初言一只手没停轻拍着,另一只手抬起用指骨揉了揉鼻尖,耳朵痒痒的,心里无端觉得罪恶,人家都这么伤心了,自己还沉迷于他的声音里。
她素来不善安慰,所以对于眼下钟路然突然的情感流露,一时也有些无措,不知要说些什么好。
偏偏橘子也安静了下来,静静蹲在一旁。
钟路然声音愈来愈低,最后呜咽了几声,归于沉寂。
不过还是没抬头,脸在手上来回蹭了蹭,权当擦眼泪了。
方才哭的太过于认真,周遭所有声音都听不到了,这会儿停下之后,才听到周围传来的清脆鸟鸣声和身旁橘子呼呼喘气的声音。
在初言面前哭成这样。
有点丢脸。
钟路然偷摸移了下手的位置,睁开眼睛,刚才被泪水淹没的眼睛突然睁开还有些带着层薄雾的模糊感,他看了几秒,终于看到自己的脚尖。
旁边是橘子的前脚,隔了十来厘米的距离,是初言的脚。
初言没催,手也没停,就那么等着。
人与人的相处之间,不了解实际情况的人,安慰起来,往往多说便是多错,有时候还会适得其反。

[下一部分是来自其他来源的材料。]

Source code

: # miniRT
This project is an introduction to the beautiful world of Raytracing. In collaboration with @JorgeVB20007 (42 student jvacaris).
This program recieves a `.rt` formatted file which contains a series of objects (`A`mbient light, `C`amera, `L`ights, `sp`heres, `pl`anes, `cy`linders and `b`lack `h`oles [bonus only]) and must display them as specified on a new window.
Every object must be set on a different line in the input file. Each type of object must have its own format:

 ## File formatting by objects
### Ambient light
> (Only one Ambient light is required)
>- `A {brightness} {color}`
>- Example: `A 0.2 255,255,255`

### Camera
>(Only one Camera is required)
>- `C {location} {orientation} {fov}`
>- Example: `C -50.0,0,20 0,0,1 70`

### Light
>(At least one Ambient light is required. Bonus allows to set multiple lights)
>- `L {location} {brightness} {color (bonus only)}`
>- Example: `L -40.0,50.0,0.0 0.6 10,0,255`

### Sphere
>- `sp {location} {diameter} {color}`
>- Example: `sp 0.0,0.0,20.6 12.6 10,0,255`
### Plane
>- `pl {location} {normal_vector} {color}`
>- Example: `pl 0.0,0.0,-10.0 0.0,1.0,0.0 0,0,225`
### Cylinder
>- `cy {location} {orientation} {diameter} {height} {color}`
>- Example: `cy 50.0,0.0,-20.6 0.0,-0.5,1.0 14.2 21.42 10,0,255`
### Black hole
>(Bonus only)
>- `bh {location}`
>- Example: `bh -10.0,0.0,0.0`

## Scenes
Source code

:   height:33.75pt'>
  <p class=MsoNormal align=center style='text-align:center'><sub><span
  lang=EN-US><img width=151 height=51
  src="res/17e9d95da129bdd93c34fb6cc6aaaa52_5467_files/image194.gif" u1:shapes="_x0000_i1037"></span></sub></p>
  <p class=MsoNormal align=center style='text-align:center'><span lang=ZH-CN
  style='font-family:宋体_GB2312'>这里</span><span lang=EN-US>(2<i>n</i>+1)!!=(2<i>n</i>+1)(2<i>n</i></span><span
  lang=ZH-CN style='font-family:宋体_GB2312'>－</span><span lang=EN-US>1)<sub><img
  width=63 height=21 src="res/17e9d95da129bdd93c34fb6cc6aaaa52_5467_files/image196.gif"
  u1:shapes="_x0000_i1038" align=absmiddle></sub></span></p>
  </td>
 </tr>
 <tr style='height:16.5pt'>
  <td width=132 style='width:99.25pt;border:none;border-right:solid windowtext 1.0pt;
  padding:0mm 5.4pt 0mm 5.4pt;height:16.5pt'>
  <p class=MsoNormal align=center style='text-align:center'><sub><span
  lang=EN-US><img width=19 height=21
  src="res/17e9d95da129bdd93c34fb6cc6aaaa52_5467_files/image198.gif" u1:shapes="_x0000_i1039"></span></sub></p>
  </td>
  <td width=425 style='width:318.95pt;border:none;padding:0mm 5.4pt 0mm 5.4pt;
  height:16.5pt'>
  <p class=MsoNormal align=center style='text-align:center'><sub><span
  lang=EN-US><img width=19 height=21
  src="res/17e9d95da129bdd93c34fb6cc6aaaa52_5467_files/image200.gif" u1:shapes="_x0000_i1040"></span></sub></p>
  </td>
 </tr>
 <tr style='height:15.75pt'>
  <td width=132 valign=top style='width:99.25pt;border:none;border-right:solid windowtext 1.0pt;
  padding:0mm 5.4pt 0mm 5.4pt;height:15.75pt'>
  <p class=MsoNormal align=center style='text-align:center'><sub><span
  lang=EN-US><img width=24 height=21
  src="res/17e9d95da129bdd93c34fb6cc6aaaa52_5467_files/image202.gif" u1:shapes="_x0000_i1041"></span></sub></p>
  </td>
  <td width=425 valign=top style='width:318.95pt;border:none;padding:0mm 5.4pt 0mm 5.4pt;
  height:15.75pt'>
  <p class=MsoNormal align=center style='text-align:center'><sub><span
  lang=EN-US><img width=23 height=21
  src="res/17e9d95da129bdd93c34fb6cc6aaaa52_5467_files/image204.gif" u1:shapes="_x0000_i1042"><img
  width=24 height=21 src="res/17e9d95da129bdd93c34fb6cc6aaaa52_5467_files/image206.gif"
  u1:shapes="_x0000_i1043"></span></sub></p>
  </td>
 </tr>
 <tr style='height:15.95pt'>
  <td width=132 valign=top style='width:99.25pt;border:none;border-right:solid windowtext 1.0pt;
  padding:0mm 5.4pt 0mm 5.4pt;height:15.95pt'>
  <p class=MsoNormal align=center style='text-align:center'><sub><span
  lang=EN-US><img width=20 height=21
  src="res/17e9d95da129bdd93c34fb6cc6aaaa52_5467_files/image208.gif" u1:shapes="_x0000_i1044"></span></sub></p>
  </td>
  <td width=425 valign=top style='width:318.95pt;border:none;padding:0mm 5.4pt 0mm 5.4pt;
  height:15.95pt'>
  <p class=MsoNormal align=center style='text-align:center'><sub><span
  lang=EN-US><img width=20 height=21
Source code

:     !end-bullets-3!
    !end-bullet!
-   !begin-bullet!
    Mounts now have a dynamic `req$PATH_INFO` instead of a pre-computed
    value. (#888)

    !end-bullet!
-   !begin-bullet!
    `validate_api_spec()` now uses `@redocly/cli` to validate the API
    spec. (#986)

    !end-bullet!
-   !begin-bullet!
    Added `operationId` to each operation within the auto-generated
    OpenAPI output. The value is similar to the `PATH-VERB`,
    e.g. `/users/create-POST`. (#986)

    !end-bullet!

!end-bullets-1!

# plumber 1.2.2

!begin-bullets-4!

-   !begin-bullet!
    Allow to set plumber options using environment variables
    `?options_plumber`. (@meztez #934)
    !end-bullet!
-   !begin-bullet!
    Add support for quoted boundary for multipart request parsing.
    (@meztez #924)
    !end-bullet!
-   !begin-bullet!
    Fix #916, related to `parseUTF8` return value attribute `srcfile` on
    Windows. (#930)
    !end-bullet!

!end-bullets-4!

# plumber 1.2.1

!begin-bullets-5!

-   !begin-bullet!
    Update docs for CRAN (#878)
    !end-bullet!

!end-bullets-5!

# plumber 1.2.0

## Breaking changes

人都是有自愈能力的,且都不想以脆弱落魄一面示人,更何况是男人,有时候,静静等着让他们自己想清楚整理好情绪反而是一件更明智的事情。
等到钟路然哭声停了几分钟之后,初言才说话,“要不要喝口水?”
哭了这么久,喉咙应该不太舒服。
随后她伸手去拧瓶盖。
因为平时经常带着橘子出来遛弯,有时运动量过大需要补水,所以初言时常会带瓶水出来。
她晃了晃杯子,却怎么都拧不开了。
原因是,她被橘子在家磨的着急,刚烧好的热水直接灌进了杯子里,这会儿热胀冷缩的作用之下,瓶盖怎么都拧不动。
虽然水已凉了大半。
钟路然听到她问你要不要喝水的话,耳朵已经提了起来,正擦着脸准备接,却久久等不到下一句话,抬起头才看到初言正费劲拧着杯盖。
刚才Yin郁的情绪消散了些,再加上此处光线昏暗,抬头也看不清彼此的脸,他咳了一声,伸手过去:“我来吧。”
初言低眉看了他一眼,乖乖把杯子递过去,“密闭的杯子灌入热水,气体热胀冷缩,冷却后杯口变紧,杯内气压低于杯外,导致现在不好打开了。”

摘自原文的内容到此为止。